The group was allegedly using TikTok, a popular Chinese social media platform, to lure potential victims, promising them to make TikTok models. The mastermind of the group, who was arrested by Bangladesh police, confessed trafficking over 500 girls to India.
Authorities have arrested 11 members of the gang, including Rafizul Islam Ridoys, nicknamed TikTok Ridoy, who is known for his expertise in shooting videos using TikTok.
The Rapid Action Battalion (RAB), a paramilitary force in Bangladesh, which is investigating many such cases, said many popular social media platforms are becoming the hub for criminal and trafficking networks.
RAB spokesperson Commander Khandaker Al Moin said that officials were now forwarding a proposal to the government banning TikTok, Likee, PUBG, and Free Fire apps in the country, according to a report in Dhaka Tribune.
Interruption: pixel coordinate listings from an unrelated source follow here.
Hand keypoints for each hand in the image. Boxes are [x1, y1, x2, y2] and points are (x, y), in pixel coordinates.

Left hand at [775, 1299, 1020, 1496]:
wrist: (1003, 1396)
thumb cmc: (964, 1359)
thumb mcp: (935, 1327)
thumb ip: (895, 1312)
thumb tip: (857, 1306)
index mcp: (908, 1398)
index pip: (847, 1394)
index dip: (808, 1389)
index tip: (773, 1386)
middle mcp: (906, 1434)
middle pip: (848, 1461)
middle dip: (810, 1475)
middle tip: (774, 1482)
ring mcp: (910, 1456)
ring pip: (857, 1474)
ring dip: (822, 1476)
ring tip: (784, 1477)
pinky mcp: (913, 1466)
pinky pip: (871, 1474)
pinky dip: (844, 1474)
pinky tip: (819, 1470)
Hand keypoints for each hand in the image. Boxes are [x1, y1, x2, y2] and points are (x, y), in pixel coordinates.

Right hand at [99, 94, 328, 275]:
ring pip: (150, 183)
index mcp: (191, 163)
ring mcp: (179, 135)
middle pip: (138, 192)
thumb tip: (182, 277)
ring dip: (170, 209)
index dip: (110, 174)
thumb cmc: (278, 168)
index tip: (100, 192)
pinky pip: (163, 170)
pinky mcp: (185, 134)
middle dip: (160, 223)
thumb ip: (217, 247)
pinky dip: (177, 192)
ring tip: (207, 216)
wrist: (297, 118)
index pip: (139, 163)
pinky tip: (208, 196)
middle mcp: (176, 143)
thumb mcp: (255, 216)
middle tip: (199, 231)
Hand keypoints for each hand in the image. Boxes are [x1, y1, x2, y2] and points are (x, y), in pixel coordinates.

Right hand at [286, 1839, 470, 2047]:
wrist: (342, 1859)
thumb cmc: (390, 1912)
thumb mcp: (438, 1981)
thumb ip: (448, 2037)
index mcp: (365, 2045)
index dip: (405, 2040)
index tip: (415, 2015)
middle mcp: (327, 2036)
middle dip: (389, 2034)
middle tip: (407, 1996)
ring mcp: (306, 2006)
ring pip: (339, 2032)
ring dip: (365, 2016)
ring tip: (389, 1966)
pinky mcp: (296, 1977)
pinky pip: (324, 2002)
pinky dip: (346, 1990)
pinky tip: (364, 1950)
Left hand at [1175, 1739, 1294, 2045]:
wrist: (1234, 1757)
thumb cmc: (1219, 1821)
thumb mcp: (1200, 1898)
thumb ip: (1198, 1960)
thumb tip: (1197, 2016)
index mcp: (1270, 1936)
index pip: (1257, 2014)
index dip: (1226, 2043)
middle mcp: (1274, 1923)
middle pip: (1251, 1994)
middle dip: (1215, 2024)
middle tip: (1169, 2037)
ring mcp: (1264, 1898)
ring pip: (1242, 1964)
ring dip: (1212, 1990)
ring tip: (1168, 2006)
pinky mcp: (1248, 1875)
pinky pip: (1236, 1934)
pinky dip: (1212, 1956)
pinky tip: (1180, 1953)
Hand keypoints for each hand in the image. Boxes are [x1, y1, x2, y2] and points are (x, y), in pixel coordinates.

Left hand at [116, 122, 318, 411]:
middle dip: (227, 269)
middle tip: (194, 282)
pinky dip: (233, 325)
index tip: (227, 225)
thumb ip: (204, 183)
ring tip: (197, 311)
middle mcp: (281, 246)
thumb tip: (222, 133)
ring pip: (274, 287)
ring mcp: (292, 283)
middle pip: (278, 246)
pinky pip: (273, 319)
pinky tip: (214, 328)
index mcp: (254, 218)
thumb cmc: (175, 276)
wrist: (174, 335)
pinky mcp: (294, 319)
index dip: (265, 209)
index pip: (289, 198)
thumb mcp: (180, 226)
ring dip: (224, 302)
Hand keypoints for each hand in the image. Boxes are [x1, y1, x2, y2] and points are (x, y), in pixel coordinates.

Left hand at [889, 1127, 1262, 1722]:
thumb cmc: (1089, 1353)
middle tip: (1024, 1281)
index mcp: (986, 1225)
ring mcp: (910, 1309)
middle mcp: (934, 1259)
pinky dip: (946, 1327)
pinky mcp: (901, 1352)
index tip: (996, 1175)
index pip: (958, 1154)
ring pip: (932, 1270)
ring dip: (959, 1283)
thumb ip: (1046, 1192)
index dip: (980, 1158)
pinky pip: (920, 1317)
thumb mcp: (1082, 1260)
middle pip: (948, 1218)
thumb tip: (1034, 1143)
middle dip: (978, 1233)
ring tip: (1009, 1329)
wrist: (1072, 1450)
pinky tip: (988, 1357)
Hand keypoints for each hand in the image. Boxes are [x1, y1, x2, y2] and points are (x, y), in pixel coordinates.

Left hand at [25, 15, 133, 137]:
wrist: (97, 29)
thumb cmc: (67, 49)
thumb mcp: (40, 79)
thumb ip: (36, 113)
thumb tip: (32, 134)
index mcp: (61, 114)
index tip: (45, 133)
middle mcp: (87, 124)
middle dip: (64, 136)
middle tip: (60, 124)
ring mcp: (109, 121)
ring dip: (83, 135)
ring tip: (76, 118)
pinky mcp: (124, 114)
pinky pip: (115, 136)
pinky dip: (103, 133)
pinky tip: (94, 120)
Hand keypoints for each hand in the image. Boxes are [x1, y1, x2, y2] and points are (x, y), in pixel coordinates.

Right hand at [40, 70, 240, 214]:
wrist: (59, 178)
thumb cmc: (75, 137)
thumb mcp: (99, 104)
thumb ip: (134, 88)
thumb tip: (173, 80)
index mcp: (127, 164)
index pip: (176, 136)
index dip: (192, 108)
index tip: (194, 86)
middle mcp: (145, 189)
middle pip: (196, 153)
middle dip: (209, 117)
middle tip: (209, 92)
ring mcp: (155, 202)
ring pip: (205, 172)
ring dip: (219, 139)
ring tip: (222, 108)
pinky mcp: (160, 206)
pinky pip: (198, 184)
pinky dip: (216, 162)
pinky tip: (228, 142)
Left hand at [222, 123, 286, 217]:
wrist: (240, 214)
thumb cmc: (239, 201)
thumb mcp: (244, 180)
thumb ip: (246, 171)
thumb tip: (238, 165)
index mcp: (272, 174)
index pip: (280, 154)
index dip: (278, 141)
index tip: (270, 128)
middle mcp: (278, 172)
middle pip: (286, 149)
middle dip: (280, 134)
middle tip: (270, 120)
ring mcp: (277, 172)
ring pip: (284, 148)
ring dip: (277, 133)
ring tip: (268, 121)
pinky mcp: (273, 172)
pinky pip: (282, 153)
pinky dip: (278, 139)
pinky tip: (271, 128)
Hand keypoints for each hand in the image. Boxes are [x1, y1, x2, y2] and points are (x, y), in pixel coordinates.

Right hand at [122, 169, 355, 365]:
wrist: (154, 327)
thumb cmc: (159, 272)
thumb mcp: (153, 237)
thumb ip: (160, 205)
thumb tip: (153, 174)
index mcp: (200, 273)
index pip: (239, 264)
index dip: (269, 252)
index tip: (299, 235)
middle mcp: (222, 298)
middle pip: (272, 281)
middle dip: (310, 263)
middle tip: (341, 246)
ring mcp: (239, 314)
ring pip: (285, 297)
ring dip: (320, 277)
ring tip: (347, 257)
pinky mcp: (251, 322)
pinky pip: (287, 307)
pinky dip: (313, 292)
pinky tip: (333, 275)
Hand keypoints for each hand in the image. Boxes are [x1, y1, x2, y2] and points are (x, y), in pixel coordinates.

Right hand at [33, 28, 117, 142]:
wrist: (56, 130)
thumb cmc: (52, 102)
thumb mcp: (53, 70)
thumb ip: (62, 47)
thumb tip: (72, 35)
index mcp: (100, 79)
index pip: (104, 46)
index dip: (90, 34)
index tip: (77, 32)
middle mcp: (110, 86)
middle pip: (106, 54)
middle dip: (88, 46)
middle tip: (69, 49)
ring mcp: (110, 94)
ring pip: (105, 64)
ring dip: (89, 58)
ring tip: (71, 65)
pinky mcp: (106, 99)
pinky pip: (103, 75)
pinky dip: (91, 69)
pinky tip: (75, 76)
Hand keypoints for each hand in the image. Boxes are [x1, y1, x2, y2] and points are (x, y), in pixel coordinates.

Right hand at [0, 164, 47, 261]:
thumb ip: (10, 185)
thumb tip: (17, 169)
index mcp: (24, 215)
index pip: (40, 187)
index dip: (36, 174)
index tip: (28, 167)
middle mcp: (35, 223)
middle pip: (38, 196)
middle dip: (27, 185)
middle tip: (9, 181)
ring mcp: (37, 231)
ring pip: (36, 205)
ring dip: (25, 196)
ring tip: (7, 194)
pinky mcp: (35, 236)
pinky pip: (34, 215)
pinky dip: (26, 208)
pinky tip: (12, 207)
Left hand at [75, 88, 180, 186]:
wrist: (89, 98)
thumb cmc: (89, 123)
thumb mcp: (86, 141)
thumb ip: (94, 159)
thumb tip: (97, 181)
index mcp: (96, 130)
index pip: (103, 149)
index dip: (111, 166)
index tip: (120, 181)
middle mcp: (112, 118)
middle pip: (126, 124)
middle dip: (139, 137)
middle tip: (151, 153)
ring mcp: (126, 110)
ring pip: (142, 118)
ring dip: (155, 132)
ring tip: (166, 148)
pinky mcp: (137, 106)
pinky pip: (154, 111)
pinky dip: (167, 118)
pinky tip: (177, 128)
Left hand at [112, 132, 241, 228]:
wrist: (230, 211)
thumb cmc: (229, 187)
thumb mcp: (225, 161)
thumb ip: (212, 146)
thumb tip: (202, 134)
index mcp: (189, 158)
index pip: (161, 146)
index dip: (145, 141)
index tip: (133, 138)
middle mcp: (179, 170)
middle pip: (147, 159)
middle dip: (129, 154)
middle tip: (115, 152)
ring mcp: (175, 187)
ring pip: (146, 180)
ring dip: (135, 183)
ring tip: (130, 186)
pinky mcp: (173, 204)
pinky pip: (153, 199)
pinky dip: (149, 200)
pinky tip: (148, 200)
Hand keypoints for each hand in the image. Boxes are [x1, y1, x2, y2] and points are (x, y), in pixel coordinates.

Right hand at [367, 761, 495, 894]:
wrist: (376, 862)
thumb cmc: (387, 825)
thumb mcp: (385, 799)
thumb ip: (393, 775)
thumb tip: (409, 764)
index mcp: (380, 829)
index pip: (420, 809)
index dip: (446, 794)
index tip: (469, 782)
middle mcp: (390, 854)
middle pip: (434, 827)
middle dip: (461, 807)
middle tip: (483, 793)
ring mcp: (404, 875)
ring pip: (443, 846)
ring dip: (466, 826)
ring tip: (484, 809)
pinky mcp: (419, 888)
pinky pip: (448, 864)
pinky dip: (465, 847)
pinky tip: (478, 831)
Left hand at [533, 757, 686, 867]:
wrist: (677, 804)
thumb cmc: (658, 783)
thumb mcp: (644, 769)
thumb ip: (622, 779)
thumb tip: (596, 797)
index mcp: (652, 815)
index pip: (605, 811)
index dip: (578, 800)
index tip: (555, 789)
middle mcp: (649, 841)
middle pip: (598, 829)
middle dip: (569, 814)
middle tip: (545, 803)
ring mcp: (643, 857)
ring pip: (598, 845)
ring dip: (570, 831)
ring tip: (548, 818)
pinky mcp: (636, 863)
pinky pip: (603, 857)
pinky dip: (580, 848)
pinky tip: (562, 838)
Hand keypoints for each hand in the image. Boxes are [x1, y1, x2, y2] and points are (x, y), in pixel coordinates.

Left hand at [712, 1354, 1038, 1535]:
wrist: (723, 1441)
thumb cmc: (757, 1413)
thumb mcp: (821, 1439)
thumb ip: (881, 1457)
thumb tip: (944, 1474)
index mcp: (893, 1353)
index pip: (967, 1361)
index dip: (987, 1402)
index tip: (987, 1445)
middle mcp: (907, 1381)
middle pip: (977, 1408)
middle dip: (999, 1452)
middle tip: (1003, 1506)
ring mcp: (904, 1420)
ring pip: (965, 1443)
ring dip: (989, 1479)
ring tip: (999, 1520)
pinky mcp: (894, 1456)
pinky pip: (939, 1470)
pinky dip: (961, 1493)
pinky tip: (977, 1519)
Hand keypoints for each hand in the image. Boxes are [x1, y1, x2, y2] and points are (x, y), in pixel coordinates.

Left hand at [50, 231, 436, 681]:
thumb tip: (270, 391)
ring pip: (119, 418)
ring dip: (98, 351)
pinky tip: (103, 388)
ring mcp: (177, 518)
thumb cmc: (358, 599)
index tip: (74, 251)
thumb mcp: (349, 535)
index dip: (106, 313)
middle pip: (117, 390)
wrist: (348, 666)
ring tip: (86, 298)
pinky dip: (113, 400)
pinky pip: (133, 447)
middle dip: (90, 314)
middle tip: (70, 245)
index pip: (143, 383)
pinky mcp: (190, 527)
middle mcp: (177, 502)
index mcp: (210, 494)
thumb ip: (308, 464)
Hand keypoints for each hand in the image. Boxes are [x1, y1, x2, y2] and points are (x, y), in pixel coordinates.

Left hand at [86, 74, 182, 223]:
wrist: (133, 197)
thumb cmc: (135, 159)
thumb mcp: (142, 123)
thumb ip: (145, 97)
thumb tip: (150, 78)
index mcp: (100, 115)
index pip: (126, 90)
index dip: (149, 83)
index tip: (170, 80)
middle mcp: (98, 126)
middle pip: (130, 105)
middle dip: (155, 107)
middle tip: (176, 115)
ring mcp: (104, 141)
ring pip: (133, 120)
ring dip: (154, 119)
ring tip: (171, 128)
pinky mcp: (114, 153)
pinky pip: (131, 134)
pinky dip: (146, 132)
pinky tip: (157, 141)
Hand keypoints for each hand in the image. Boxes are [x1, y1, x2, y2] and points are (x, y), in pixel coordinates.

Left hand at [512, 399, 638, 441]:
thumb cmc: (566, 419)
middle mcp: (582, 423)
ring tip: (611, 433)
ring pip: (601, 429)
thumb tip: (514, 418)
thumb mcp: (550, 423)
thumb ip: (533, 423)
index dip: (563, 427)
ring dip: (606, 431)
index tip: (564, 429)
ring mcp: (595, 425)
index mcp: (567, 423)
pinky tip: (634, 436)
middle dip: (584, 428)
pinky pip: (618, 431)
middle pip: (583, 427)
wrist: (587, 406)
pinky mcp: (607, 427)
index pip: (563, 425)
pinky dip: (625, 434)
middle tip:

The Bangladesh Telecommunication Regulatory Commission (BTRC) will have the final say on the issue, the RAB official said.
Meanwhile, BTRC deputy director Zakir Hossain Khan said, “We will take necessary measures for the greater good of the country if we do receive a proposal or directive [to ban the four apps], despite our firm belief in freedom of expression.”
Earlier, in 2018, Bangladesh had briefly blocked internet access to TikTok for not removing certain contents which the government considered offensive and inappropriate.